As World War II approached, it created the large Elaeis plantation (13,500 hectares) northeast of Bumba on the Aketi road (Yaligimba plantation: 4,000 workers) and two other mixed plantations. Cocoa trees and Heveas in Mokaria (on Yandombo-Basoko road) and Gwaka (on Mongala south of Gemena). Shortly before independence, it will create a tea plantation in Mweso, Kivu.

A research station employing a dozen academics had been established in Yaligimba at the end of the war. Important technological research on machining had been undertaken with other companies in the Mongana pilot plant. DFC also trained, in self-financed schools, their technicians and accountants (in Leverville), their assistant agronomists in Yaeseke, and nurses in Alberta. Major hospitals, managed by doctors, had been established in each plantation. To feed their workers, the DFC had created two large cattle farms, one in the south near Leverville and one in Ubangi in Lombo. The PLCs had a port and storage tanks in Kinshasa, as well as their own boats and their own railcars. They also had a large oil storage capacity in Matadi.
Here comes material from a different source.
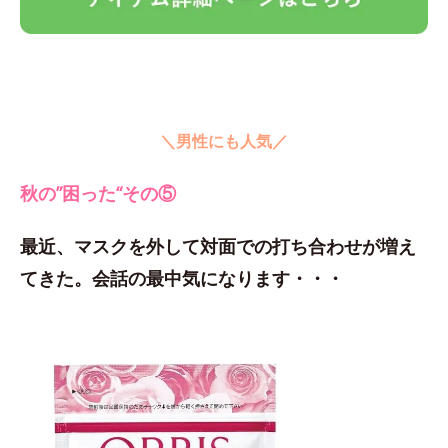
＼男性にも人気／
秋の”困った“その⑤
最近、マスクを外して対面での打ち合わせが増え
てきた。会話の最中気になります・・・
In 1958 the head office was transferred from Brussels to Leopoldville.

In 1957, the company employed 14,780 cutters in Kwilu. Palm Oil production reached 230,000 tons in 1957.
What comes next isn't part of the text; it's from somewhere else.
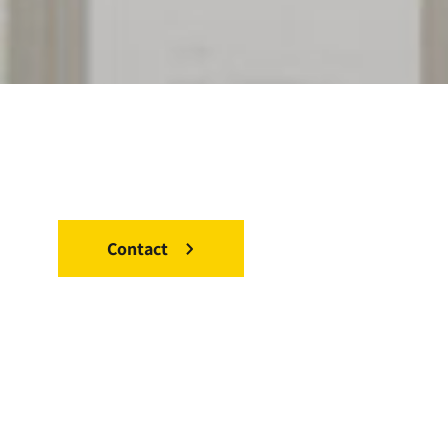
Contact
The operations through the subsidiary ceased at Lusanga on Mobutu coming to power in 1965 and the site has fallen to ruin.

=== Forced labour ===

Huileries du Congo Belge utilized forced labour. Palm cutters failing to meet requirements regarding compulsory cultivation of crops were liable to prison sentences, where the chicotte, a type of whip, was used.

A decree issued 16 March 1922 by the Belgian government in the Congo, which remained in force for the remainder of the colonial period, albeit with a few modifications, made provision for prison sentences of two to three months for "dishonesty" (reneging upon their legal obligations to work), and prison sentences of a fortnight for violations of work discipline. Francois Beissel was dissatisfied with a number of the measures laid down in the decree, and left record of this in a letter dated 22 November 1922, which he wrote to Albert Duren, Inspector of Industrial Hygiene. Regarding absenteeism, Beissel wrote, "As the man hired could not renege more seriously upon his obligations than by abstaining from work without a plausible excuse, I would venture to hope that the prison sentences recommended would be applied with all due rigor in the case of unjustified, repeated absences. I would be glad to receive some reassurance in this regard."
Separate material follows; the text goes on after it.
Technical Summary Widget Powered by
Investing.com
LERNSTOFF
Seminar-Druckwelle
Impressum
Reports by Rene Mouchet and Victor Daco show that some limited improvements were made to the condition of the HCB's workers by 1928 and 1929. However, the HCB was still using forced labour. Daco recommended that local workers should be fed just as imported workers were. Accommodations at many camps had been improved, and there were houses made of baked brick or adobe. However some camps, such as the villages of the Yanzi, were still in a deplorable state. Overcrowding continued to be an issue, as houses were too few in number, in Daco's opinion. Daco believed the existing hospitals were in good state, but that there were too few of them, and that the number of beds should be quadrupled.

A report signed on 29 January 1931 by Pierre Ryckmans and two others appointed by the minister discusses the quota system in use by the HCB at the time. Ryckmans' report quoted some directives issued by company headquarters at Leverville for Kwenge sector, dated 23 March 1930. One of the directives stated that, "It is your responsibility to organise the cutters' deliveries so as to obtain on a regular bases an average production of 40 crates per month." Ryckmans recommended that the quotas should vary throughout the year to correlate to the rate at which clusters ripened. The Ryckmans report also stated, "We reckon that the employment of state messengers ought generally to be condemned. They understand just one thing, namely, that they are responsible for getting people to work, and they are ready to use any means possible to carry out this mission." In short, as Jules Marchal summarized the report, "the exploitation of palm groves in Lusanga circle was a system of forced labour pure and simple."